The good news is that investing in real investments pays far better returns. In fact, stocks absolutely crush gold in the long run.
8. The government can confiscate it at any time.
And they do, with shocking regularity. And I’m not just talking about Germany looting $27 billion from Jews and other Europeans with the help of the Swiss.
Research the United States’ Gold Confiscation of 1933.
Or during the War of 1812.
Or during the Great Depression.
Or Japan’s Rape of Nanking in China in 1937.
Or the Australian Gold Confiscation of 1959.
Or the 1960s British Gold Ban.
Governments will take your gold the second they need it.
And they’ll have a good excuse, too:
9. Gold is a giant Ponzi scheme
A Ponzi scheme (/ˈpɒnzi/, Italian: [ˈpontsi]) is a form of fraud that lures investors and pays profits to earlier investors with funds from more recent investors. — Wikipedia
Gold speculators only make money when they sell their gold for more than they paid for it. This, in effect, makes gold the world’s largest and longest-running Ponzi scheme.
The price of gold only goes up when someone buys it for more than yesterday’s price. So it behooves current gold holders to continually convince new people how great an “investment” gold is.
(Bitcoiners are no better, but at least their Ponzi scheme doesn’t destroy the ecosystems in the process.)
The great challenge for gold bugs today is that they’re having a hard time convincing the next generation to go along with their sales pitch and buy all their gold at elevated prices.
It’s an especially hard case to make when you realize that gold’s inflation-adjusted high was ~$2250/oz back in… wait for it… January 1980. We clearly can’t trust the salesperson’s selling story.
10. Gold is no longer a hedge.
Gold is all about psychology and storytelling.
The long-held assumption is that when the stock market crashes, people will rush into gold. Why? Because some people have done so in the past.

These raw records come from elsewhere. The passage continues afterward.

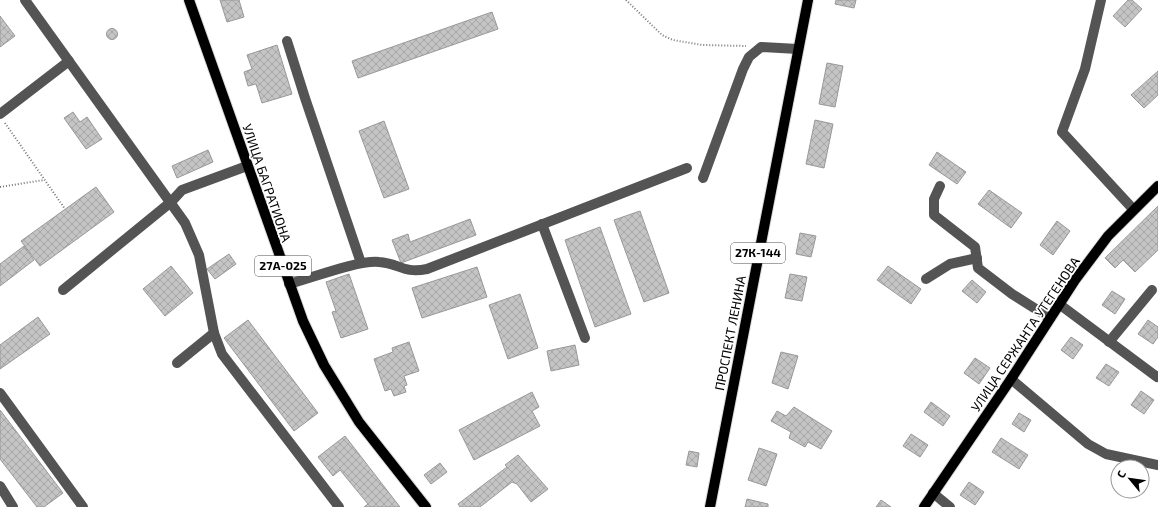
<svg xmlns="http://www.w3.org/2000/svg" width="1158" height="507" font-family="'Exo 2',sans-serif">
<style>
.building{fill:url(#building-cross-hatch);stroke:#989898}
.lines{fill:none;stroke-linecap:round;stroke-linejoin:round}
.major-casing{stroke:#dbdbdb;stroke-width:12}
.path{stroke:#767676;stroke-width:2;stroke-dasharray:1 2;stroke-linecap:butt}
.minor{stroke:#545454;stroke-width:10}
.major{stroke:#000;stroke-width:10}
.labels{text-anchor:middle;stroke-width:3.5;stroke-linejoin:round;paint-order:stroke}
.shield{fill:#fff;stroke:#4c4c4c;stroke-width:1}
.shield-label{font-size:12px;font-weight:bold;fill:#000}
.street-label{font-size:13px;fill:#000;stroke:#fff}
</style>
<defs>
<pattern id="building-cross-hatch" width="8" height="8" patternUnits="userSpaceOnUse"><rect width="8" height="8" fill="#c4c4c4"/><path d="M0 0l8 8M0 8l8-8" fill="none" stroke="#a7a7a7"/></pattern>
</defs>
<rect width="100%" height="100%" fill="#fff"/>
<!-- building -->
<g class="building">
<path d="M220,0h19l5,17 -17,5z"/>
<path d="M836,0h20l-2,8 -19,-4z"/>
<path d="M1128,0h4l10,9 -17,18 -12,-11z"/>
<path d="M492,12l6,17 -140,49 -6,-17z"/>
<path d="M0,16l15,20 -15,11z"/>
<circle cx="112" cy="34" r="5.5"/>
<path d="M277,45l15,49 -30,9 -6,-19 -8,2 -4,-14 8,-3 -5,-14z"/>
<path d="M827,63l16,3 -8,41 -16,-3z"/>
<path d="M1158,71v24l-14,13 -13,-13z"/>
<path d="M73,112l7,10 7,-5 15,22 -16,10 -22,-31z"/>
<path d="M815,120l18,4 -9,44 -18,-4z"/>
<path d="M384,121l25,68 -25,9 -25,-67z"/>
<path d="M208,150l5,12 -36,16 -5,-12z"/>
<path d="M937,152l29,20 -9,12 -28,-19z"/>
<path d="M96,187l18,25 -74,54 -19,-25z"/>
<path d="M989,190l33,23 -11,15 -33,-24z"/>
<path d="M1158,206v44l-23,22 -12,-12 -8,8 -10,-10z"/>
<path d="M640,211l29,82 -25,9 -30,-82z"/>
<path d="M470,219l6,16 -75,28 -9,-23 16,-6 2,8z"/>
<path d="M1057,221l13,10 -17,24 -13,-10z"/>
<path d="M600,227l31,87 -36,13 -30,-87z"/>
<path d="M800,233l16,3 -5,21 -15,-3z"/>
<path d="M24,246l10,14 -34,26v-22z"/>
<path d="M229,254l7,10 -21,15 -8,-10z"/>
<path d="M171,266l22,27 -28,23 -22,-27z"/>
<path d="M888,266l33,23 -10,15 -34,-24z"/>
<path d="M477,267l10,30 -65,21 -10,-30z"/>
<path d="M349,274l19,55 -27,9 -9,-26 4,-1 -10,-29z"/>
<path d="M790,274l17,3 -5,24 -17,-3z"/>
<path d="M972,280l14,12 -9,11 -15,-12z"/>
<path d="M1112,291l13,8 -10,15 -13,-9z"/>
<path d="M520,294l18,54 -30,11 -19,-54z"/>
<path d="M38,317l12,17 -50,35v-24z"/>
<path d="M248,320l70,93 -24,18 -70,-93z"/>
<path d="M1148,320l10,7v10l-5,7 -15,-10z"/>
<path d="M1071,337l12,8 -10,14 -12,-9z"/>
<path d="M409,342l10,29 -15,5 3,9 -3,1 2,6 -12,4 -3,-7 -6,2 -11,-32 19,-7 -1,-4z"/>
<path d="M575,345l4,20 -28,6 -4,-20z"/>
<path d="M781,352l17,4 -10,33 -16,-6z"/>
<path d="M975,358l15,10 -11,16 -15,-11z"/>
<path d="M1106,364l13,8 -10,14 -13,-8z"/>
<path d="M1141,391l13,9 -10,14 -13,-9z"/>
<path d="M532,392l7,15 -7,4 8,15 -66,34 -15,-30z"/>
<path d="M931,402l19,14 -7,10 -19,-14z"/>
<path d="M794,407l38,24 -11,18 -13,-7 -3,5 -16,-9 2,-6 -20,-11 6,-10 9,5z"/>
<path d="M0,410l63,83 -19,14h-7l-37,-48z"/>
<path d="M1019,413l12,7 -7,12 -12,-8z"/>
<path d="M911,434l17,11 -8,12 -17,-11z"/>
<path d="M345,436l55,71h-36l4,-3 -28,-34 -7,6 -15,-19z"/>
<path d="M1001,438l27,17 -9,14 -27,-17z"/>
<path d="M759,448l18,6 -11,32 -18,-6z"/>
<path d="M689,451l10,2 -2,14 -11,-2z"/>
<path d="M518,455l30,34 -17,13 -14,-18 -5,-2 -32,25h-20l-2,-3 49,-37 -2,-2z"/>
<path d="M440,463l7,9 -16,12 -7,-9z"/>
<path d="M969,482l15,10 -9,13 -15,-10z"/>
<path d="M747,499l21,5v3h-23z"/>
<path d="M881,500l10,7h-15z"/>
</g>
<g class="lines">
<!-- major casing -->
<g class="major-casing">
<g id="major">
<path d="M189,0l114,321 21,44 35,57 67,85"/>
<path d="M710,507l98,-507"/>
<path d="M924,507l87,-128 64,-99 33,-44 50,-50"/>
</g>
</g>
<!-- path -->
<g class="path">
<path d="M626,0l36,35 11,5 29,5 44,1"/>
<path d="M5,123l60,86"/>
<path d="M0,187l44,-7"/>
</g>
<!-- minor -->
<g class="minor">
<path d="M25,0l160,223 14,32 15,78 8,21 117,153"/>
<path d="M1101,0l-16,69 -23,63 71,77"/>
<path d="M287,41l18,57 56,165"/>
<path d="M0,114l69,-53"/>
<path d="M703,178l40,-109 6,-12 12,-10 37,2"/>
<path d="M940,186l-6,13v16l41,32 3,21 34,26 38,24"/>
<path d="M542,224l43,114"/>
<path d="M926,279l24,-15 27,-6"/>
<path d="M289,284c23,-6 69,-24 90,-22 20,1 24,12 48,7l260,-101"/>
<path d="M63,290l108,-88 11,-12 65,-24"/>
<path d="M1059,304l98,73 1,-1"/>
<path d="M1109,342l43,-52"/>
<path d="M177,363l37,-30"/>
<path d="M1011,379l77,65 18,10 52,11"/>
<path d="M0,393l83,114"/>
<path d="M0,486l13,21"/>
<path d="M933,493l17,14"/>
</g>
<!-- major -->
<use href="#major" class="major"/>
</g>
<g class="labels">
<!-- shield labels -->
<g class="shield">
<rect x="731" y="243" width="54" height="20" rx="3"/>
<rect x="255" y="256" width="56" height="20" rx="3"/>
</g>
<g class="shield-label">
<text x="758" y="257">27К-144</text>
<text x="283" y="270">27А-025</text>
</g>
<!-- street labels -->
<g class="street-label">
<text transform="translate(267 183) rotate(71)" y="5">УЛИЦА БАГРАТИОНА</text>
<text transform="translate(730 333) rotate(-79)" y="5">ПРОСПЕКТ ЛЕНИНА</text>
<text transform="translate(1025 334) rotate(-56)" y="5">УЛИЦА СЕРЖАНТА УТЕГЕНОВА</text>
</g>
</g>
<!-- north arrow -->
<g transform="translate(1130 479) rotate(299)"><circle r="19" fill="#ffffff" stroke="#999999"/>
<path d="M0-3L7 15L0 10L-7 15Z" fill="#000000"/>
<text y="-6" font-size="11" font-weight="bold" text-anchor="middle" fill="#000000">С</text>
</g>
</svg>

But that’s no longer a sound assumption. What older gold investors seem to be missing is that our collective psychological outlook toward gold is changing.
As The Balance put it: “Unlike real estate, oil, or shares of corporations, gold has very little fundamental value upon which to base a realistic price. People believe that gold is a good hedge against inflation, but there is no fundamental reason that its value should increase when the dollar falls.”
Indeed, reality suggests gold doesn’t even keep up with inflation.
My generation just doesn’t buy the narrative that shiny = valuable. Younger people simply no longer put their trust in shiny things. Except for screens.
Goodbye, gold bugs
I’m not saying my generation is wise — we might be the dumbest generation in history — but at least we’ll go down as the first cohort to turn our backs on the great gold delusion.
Hopefully, our generation will add gold to the pile of hilarious things that people in history have used as currency, including salt, bronze knives, sea snails, and dried cod.
Because when the next crash comes — and it’s coming — gold won’t save us.
It’ll be people of goodwill, helping each other build real communities and sound economies, that will get us through. It’s that love and trust for each other that has always been far more valuable than gold.
We can only hope that the next generation of speculators will forget about gold and allocate elsewhere — ideally to real-world eco-investments that blitzscale us to 100% renewable energy, lift billions from poverty, increase real democracy, and usher in a circular economy that works for everyone and everything. That’s something gold can never do.
In the meantime, stay safe out there.